A segunda ressalva feita pelo ministro Luiz Fux diz quanto à contagem dos prazos de inelegibilidade que tenham por origem decisões não transitadas em julgado em ações penais e ações de improbidade. A proposta do ministro Luiz Fux era “declarar parcialmente inconstitucional, sem redução de texto, o art. 1º, I, alíneas ‘e’ e ‘l’, da Lei Complementar nº 64/90, com redação conferida pela Lei Complementar nº 135/10, para, em interpretação conforme a Constituição” no sentido de que o prazo de inelegibilidade cumprido entre a condenação por órgão colegiado e o trânsito em julgado fosse abatido do prazo final de inelegibilidade.
O Tribunal estava desfalcado de um ministro, uma vez que a presidente da República ainda não indicara à sabatina pelo Senado o nome de quem ocuparia a cadeira vaga com a aposentadoria da ministra Ellen Gracie. Assim, receando um novo empate, que só desgastaria a imagem do STF e constrangeria o futuro indicado ao STF, que já o seria com a missão de desempatar o julgamento, o ministro Joaquim Barbosa pediu vista dos processos.
No dia seguinte a suspensão do julgamento, ao ser interpelado pela imprensa sobre as críticas que o seu voto recebera dos movimentos que defendiam a Ficha Limpa, o ministro Luiz Fux declarou: “Eu mesmo posso mudar.

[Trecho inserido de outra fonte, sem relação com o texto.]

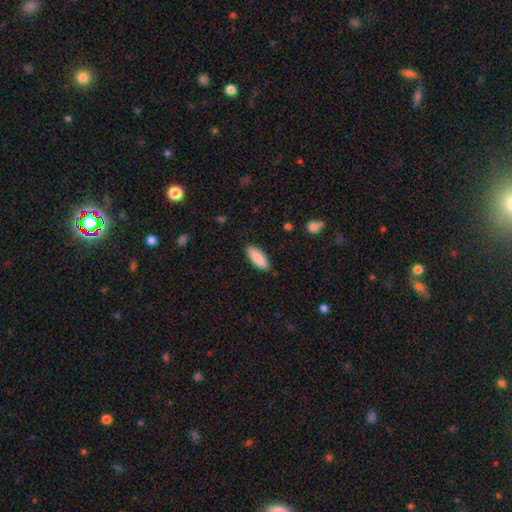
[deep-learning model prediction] Smooth or featured? smooth (90%)
How rounded? in between (82%)
Merging? none (87%)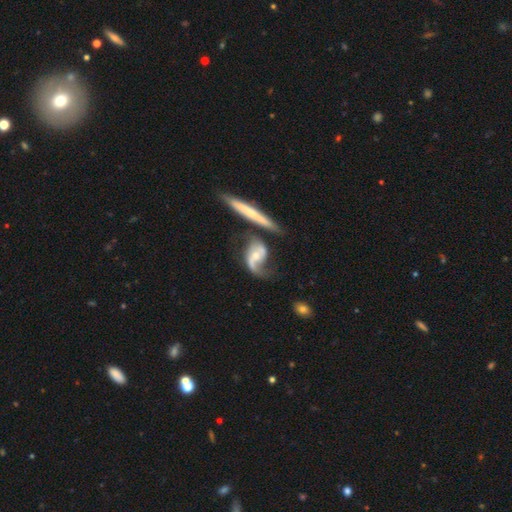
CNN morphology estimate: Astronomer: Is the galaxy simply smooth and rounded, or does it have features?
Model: featured or disk — 80%.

Você sempre reflete sobre a repercussão da decisão”. Foi o que noticiou a matéria da jornalista Débora Santos, do portal G1 (“Ministro do STF diz que pode mudar voto sobre Ficha Limpa”).
No dia 1º de dezembro de 2011, já tendo sido indicado ao Senado Federal o nome da ministra Rosa Weber para compor o STF, mas antes de sua aprovação e posse, o ministro Joaquim Barbosa apresentou o processo para julgamento no Plenário. É provável que o tenha feito com receio de ser necessária mais uma licença por motivo de saúde após ser empossada a ministra Rosa Weber, caso o seu nome fosse aprovado no Senado Federal.
O voto-vista do ministro Joaquim Barbosa divergiu em pequena parte do voto do relator, ministro Luiz Fux. Para o ministro Joaquim Barbosa, não haveria ressalvas a serem feitas na lei, que deveria ser declarada constitucional. O julgamento foi suspenso com pedido de vista do ministro Dias Toffoli, exatamente para evitar o indesejável empate, possível enquanto o Tribunal não estivesse plenamente composto.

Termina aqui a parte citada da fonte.